The legislation does not go as far as some would have liked. Auto dealers, who
make most car loans, won't face oversight by the new consumer bureau.
Nor will banks with less than $10 billion in assets, even though they
serve most communities in this country.
Here's a piece-by-piece guide to the new rules.
CONSUMER PROTECTION
A new Consumer Financial Protection Bureau, to be housed in the Federal
Reserve but run independently, will have the power to write consumer
protection rules for banks and other financial institutions, like
mortgage lenders.
It will also examine and enforce regulations already in place at
mortgage lenders and banks that hold more than $10 billion in assets.
The bureau will have the power to ban financial products that it
considers unsafe. It could also outlaw anything that might be confusing
to consumers, like the fine print on credit cards or mortgages.
In theory, it could also block credit-card companies from charging
especially high interest rates. The idea is to bring consumer regulation
under one roof, rather than spreading it out among seven different
agencies.
"It's hard to be an expert on economics and consumer protection at the
same time," says Jeffrey Sovern, a law professor at St. John's
University and an expert on consumer law.
Still, the new bureau will cover only half the bank branches in the
nation because of the $10 billion asset requirement, according to data
from the National Community Reinvestment Coalition, a Washington-based
consumer group.
It also may not be as independent as it seems. If federal banking
regulators object to new consumer protection rules, they can appeal to a
newly created council made up in part of their fellow banking
regulators.
CREDIT AND DEBIT CARDS
Say you walk into a gas station and pick up some soda, candy and gum.
The total is $11, but there's a sign at the register saying you can only
pay by credit card if the purchase is $20 or more.
Under the new legislation, the minimum can be no more than $10, and only
the Federal Reserve can raise it.
The Federal Reserve will also have the power to limit the fees that card
issuers can collect on debit-card transactions. But the rule applies
only to big banks, not to credit-card issuers such as Visa and
MasterCard.
Right now, banks usually charge stores 1 to 2 percent for each swipe —
fees that added up to nearly $20 billion last year.
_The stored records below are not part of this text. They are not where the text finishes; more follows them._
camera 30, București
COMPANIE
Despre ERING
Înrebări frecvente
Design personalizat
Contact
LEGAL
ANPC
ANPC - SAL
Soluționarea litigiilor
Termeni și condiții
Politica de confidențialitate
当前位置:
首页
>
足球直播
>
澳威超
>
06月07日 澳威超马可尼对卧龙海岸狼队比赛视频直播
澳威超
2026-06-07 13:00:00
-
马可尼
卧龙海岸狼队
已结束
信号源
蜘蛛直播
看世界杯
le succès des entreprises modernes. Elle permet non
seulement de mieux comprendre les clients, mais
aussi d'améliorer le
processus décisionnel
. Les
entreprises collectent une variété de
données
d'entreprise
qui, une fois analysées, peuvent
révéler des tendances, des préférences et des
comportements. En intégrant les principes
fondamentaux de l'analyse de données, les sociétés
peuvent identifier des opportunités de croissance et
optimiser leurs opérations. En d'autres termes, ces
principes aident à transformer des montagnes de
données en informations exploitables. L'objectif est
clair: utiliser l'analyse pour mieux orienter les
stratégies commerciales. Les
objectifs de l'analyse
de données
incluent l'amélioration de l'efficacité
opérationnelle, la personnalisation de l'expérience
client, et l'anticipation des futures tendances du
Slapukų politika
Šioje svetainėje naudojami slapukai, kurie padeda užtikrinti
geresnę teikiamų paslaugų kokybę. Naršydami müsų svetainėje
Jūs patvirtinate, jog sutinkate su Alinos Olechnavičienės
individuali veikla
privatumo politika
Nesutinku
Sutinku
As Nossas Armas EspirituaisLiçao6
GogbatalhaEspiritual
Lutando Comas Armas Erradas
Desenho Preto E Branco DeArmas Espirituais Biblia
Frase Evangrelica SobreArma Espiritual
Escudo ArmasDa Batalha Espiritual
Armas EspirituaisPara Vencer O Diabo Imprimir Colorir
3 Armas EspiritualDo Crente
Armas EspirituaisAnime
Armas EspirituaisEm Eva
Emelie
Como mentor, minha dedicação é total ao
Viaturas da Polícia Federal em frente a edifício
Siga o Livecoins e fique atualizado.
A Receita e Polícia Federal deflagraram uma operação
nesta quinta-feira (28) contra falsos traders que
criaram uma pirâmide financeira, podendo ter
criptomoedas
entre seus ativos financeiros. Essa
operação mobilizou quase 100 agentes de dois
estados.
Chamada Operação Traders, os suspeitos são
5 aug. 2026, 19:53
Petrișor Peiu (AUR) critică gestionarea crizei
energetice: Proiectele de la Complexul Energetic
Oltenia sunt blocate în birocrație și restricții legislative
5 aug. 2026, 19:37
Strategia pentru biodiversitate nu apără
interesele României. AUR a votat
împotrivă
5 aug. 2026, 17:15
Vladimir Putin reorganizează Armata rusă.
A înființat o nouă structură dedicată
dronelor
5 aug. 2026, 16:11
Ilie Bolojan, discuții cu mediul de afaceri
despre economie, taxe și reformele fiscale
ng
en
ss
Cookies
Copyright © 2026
Stores and
restaurants say lower fees would allow them to cut prices, and to hire
more people.
But even if prices do fall at the store, banks might raise fees and
rates for their customers. They could also scale back "reward" cards or
free checking to make up for the money they're not collecting from
stores and restaurants.
CREDIT SCORES
Right now, it can be maddeningly difficult to figure out your credit
score. While you're entitled to one free credit report a year from each
of the three credit reporting agencies under federal law, you almost
always have to pay to see your actual score.
Under the overhaul rules, any lender that turns down a borrower —
whether it's for a mortgage, a department store credit card or an auto
loan — because of his or her credit score has to tell the borrower what
that score is, and for free.
MORTGAGES
Remember all those risky mortgages that borrowers got without ever
showing proof of income? The ones that blew up and set off the housing
crisis? Under the new rules, lenders will have to verify a borrower's
income, credit history and employment status.
On top of that, banks will have to hold on to at least 5 percent of the
loans they make instead of selling them to investors. The idea is that
they'll take fewer risks when they have skin in the game and aren't
slicing, dicing and selling all their loans.
"They don't care about whether they make bad loans if the risk isn't
theirs," says Dean Baker, co-director of the Center for Economic Policy
and Research, a liberal Washington think-tank. "Now they might have to."
Of course, if the banks are scaling back their risks, that means it
could be harder for you to get a mortgage.
INVESTOR PROTECTION
Regulators will have the authority to require all financial advisers to
act in their clients' best interest. Practically speaking, this means
disclosing fees, any disciplinary actions and potential conflicts of
interest, such as commissions.
Until now, not all brokers who sell stocks, bonds, annuities and other
investments have to make such disclosures. They could steer you into
mutual funds or college savings
plans that pad their firms' profits or their own commissions, and you
might never know.
The Securities and Exchange Commission will study the issue for six
months to determine whether average investors are sufficiently protected
by the rules already in place or whether something stronger is called
for.
So the SEC could still decide not to act at all, meaning investors would
still be stuck with a system in which their advisers can put their own
financial interests, not the clients', first.